A game consists of successively throwing 1 of 4 tetrahedrons, each of whose faces is numbered by
Question:
A game consists of successively throwing 1 of 4 tetrahedrons, each of whose faces is numbered by a digit {1,2,3,4}, on a flat surface, according to the rules described below, and observing the digit of the face that falls down. The first tetrahedron produces the following probabilities for possibilities 1, 2, 3 or 4, respectively: {0, 1/3 , 1/3 , 1/3 }; the second tetrahedron: {1/4, 0, 1/2, 1/4}; the third: {1/4, 1/2 ,0 , 1/4}; and the fourth tetrahedron: {1/3, 1/3, 1/3, 0}. Rule: Launches are started by choosing one of the 4 tetrahedrons according to a given probability distribution.
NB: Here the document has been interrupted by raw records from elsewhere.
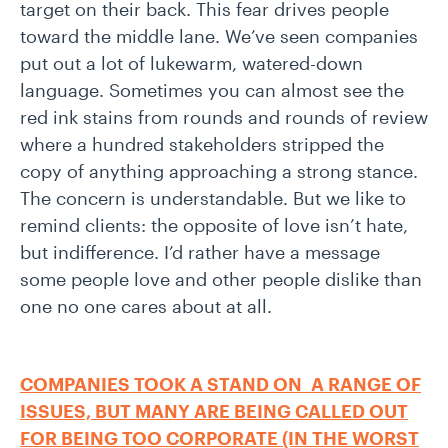
target on their back. This fear drives people
toward the middle lane. We’ve seen companies
put out a lot of lukewarm, watered-down
language. Sometimes you can almost see the
red ink stains from rounds and rounds of review
where a hundred stakeholders stripped the
copy of anything approaching a strong stance.
The concern is understandable. But we like to
remind clients: the opposite of love isn’t hate,
but indifference. I’d rather have a message
some people love and other people dislike than
one no one cares about at all.
COMPANIES TOOK A STAND ON A RANGE OF
ISSUES, BUT MANY ARE BEING CALLED OUT
FOR BEING TOO CORPORATE (IN THE WORST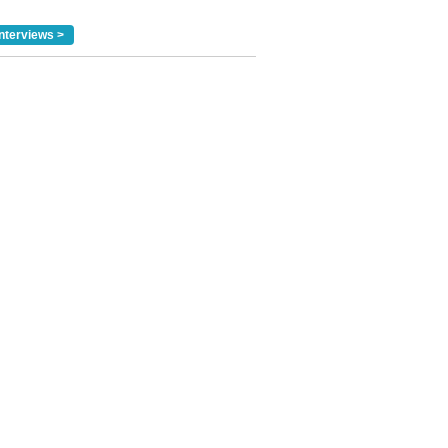
nterviews >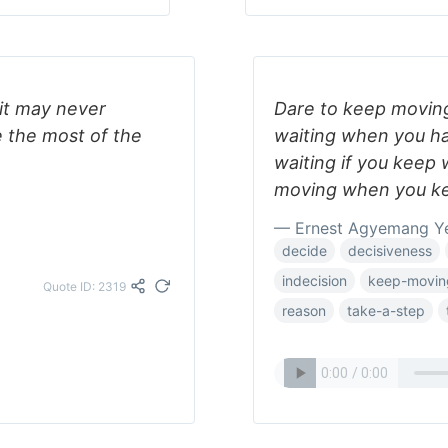
 it may never
Dare to keep moving
 the most of the
waiting when you ha
waiting if you keep 
moving when you k
— Ernest Agyemang Y
decide
decisiveness
indecision
keep-movin
Quote ID: 2319
reason
take-a-step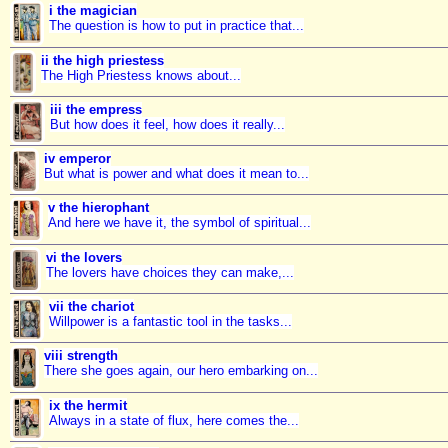
i the magician
The question is how to put in practice that...
ii the high priestess
The High Priestess knows about...
iii the empress
But how does it feel, how does it really...
iv emperor
But what is power and what does it mean to...
v the hierophant
And here we have it, the symbol of spiritual...
vi the lovers
The lovers have choices they can make,...
vii the chariot
Willpower is a fantastic tool in the tasks...
viii strength
There she goes again, our hero embarking on...
ix the hermit
Always in a state of flux, here comes the...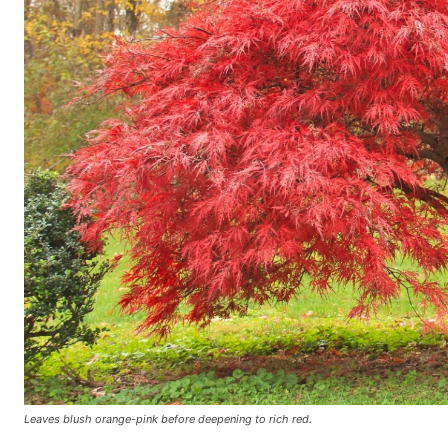
Leaves blush orange-pink before deepening to rich red.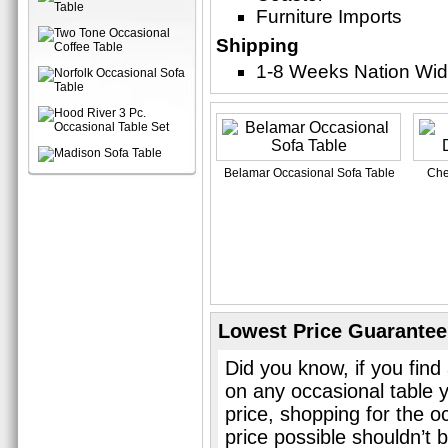
Furniture Imports
Shipping
1-8 Weeks Nation Wi
Belamar Occasional Sofa Table
Che
Lowest Price Guarantee
Did you know, if you find
on any occasional table 
price, shopping for the o
price possible shouldn’t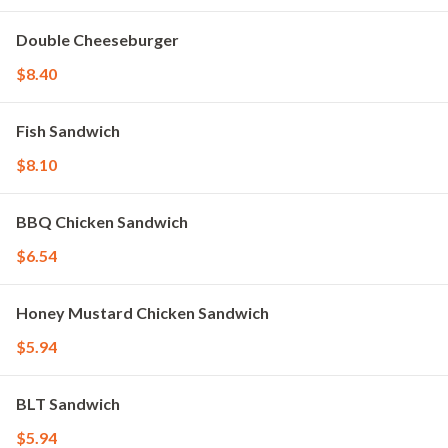
Double Cheeseburger
$8.40
Fish Sandwich
$8.10
BBQ Chicken Sandwich
$6.54
Honey Mustard Chicken Sandwich
$5.94
BLT Sandwich
$5.94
If a given move results in i, for a given i = 1, 2, 3, 4, then the next move is made with the i-th tetrahedron.
(a) Describe the game in terms of a Markov Chain (Xn) in the proper state space, indicating the parameters of the chain.
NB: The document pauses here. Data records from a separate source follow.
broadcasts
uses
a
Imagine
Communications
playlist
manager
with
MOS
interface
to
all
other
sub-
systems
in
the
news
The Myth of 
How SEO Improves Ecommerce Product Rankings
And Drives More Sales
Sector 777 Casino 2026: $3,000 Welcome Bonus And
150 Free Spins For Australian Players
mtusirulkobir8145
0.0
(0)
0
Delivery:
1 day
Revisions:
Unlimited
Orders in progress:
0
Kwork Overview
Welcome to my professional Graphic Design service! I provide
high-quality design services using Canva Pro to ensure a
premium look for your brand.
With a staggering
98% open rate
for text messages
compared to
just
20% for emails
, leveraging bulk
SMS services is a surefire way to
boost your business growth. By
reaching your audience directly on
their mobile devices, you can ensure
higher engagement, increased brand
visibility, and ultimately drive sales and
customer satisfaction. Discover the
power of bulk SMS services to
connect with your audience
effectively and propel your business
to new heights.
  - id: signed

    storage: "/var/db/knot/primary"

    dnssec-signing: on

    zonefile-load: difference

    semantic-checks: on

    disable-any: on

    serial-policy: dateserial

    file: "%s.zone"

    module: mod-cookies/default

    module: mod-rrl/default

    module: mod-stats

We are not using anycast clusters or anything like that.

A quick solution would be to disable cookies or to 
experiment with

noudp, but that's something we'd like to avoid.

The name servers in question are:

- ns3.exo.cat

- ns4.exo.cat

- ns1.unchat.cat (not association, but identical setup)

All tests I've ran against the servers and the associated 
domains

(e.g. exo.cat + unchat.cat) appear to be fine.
(b) Let (Yn) be the chain that records the result of the current move and those of the 2 subsequent throws, ie, Yn = (Xn,Xn+1,Xn+2), n ≥ 0. What is the space of (Yn) states? Is (Yn) Markovian? If so, describe the transition probabilities, and determine if it is irreducible? Justify.
(c) Suppose X0 = 3. Find the expected number of moves from ́ı until you observe pattern 123 for the first time. Use, properly justifying, the relationship between expected return times and weights of the invariant distribution.